The alert came across my phone from The New York Times: “Jim Brown died at 87. An acclaimed football player, actor, and civil rights activist, he was accused of domestic violence.” It was a lot to take in. I had spent four years writing a book about his life called Jim Brown: Last Man Standing, from which much of this article stems. As part of that project, I stayed at Brown’s house in the West Hollywood Hills for a week, and despite his age and health, it was difficult to imagine him ever dying. The Times alert showcased a fool’s errand in its attempt to drill his life down to 20 words. Here he is being called a civil rights activist when he opposed much of the politics and many of the methods and tactics of the civil rights movement. He derided civil rights marches as “parades” in the 1950s and then again in 2016. That was when he engaged in an ugly, public feud with Representative John Lewis, whom Brown condemned for questioning Trump’s legitimacy. By that time, Brown supported Trump, a position that I argued made sense given his politics, which were both consistent and complicated. Brown supported Richard Nixon in 1968 and spoke at Huey Newton’s funeral in 1989. What is not complicated is his treatment of women. Again, to break that down to only “was accused of domestic violence” does both the history and the survivors an injustice. Brown’s life calls for more than genuflection or dismissal; it demands study.

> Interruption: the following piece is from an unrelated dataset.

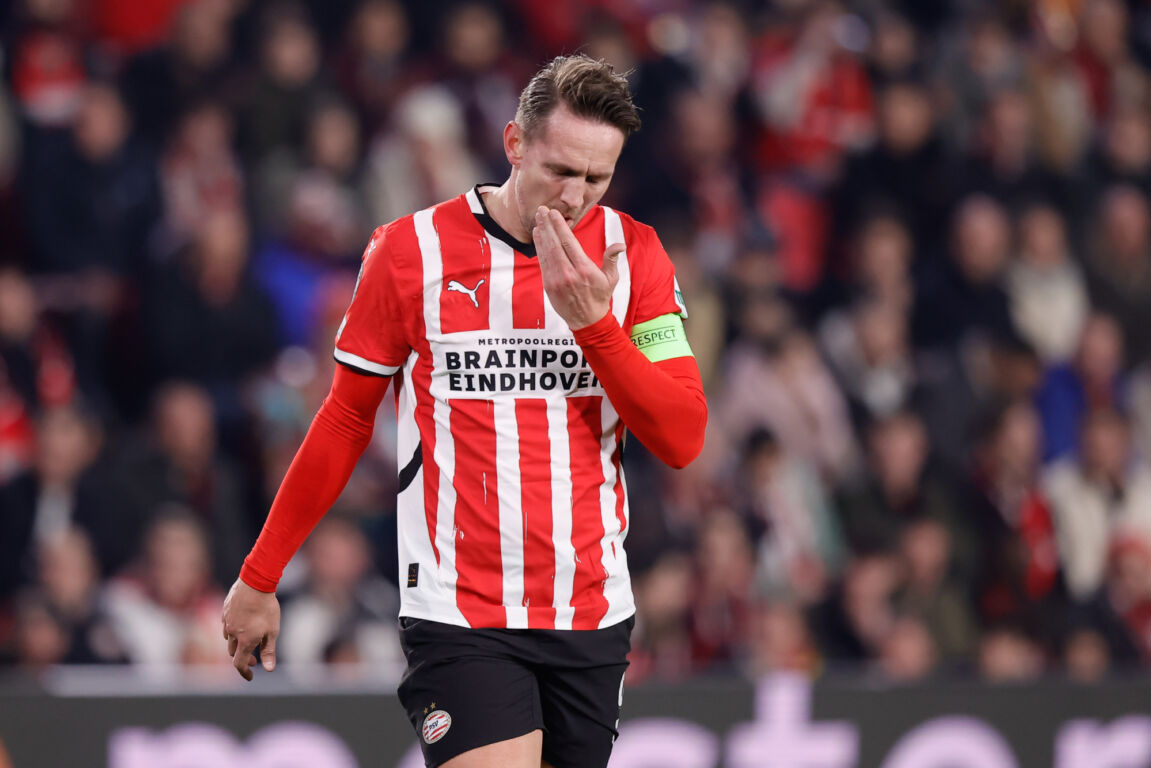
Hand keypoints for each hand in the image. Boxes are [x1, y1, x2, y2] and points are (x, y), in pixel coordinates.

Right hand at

Football is the closest thing we have in this country to a national religion, albeit a religion built on a foundation of crippled apostles and disposable martyrs. In this brutal church, Jim Brown was the closest thing to a warrior-saint. Brown was both statistically and according to awed eyewitnesses perhaps the greatest football player to ever take the field. At six-foot-three and 230 pounds, running a sub-four-and-a-half-second 40-yard dash, he was like a 21st-century Terminator sent back in time to destroy 1950s and ’60s linebackers. In the gospel of football, defensive demons like Dick Butkus or Lawrence Taylor have carried some of that fearful mystique: transforming their opponents into quivering balls of gelatin. But on offense, the all-time great skill players have inspired adulation but never physical fear. On that side of the line of scrimmage, the list of true intimidators began and ended with Jim Brown.
The statistics that define his time in football are still without equal. Brown played nine years and finished with eight rushing titles, a level of consistent greatness no one has come close to matching. He was the only player to average 100 yards rushing per game over an entire career, getting five yards with every carry. Then there was the most impressive number of all: zero. That was the number of games Brown missed over his nine years in the league. It would be an achievement for a place kicker. But it was especially remarkable given the ungodly workload Brown maintained and the constant punishment he took, touching the ball for roughly 60 percent of all of the Cleveland Browns’ offensive plays.
But Brown was also more than an athlete even when he was an athlete. He was in many respects the first modern superstar, again as if arriving from the future. In an era before strong sports unions, he organized his locker room to stand up to management on issues great and small, never giving an inch and earning a derisive nickname from team executives, “the locker room lawyer.” Fifteen years years before Tommie Smith and John Carlos raised their fists for Black athletes at the 1968 Mexico City Olympics, Brown was the one who refused to be treated as a second-class citizen because of the color of his skin. In the time before Muhammad Ali “shook up the world” by joining the Nation of Islam and refusing to fight in the Vietnam War, it was Brown whom Ali turned to for advice and support.
Brown was the first player to use an agent. He was the first superstar to successfully demand that a coach be fired and that released teammates be immediately un-released. He was the first athlete to ever willingly quit his sport in his prime, because his “manhood” was more important to him than enduring the disrespect of management. He was the first Black athlete to be bigger than the league itself. When players like LeBron James have leveraged their own stardom to assert their will on the direction of their teams and their leagues, it all traces back to Brown.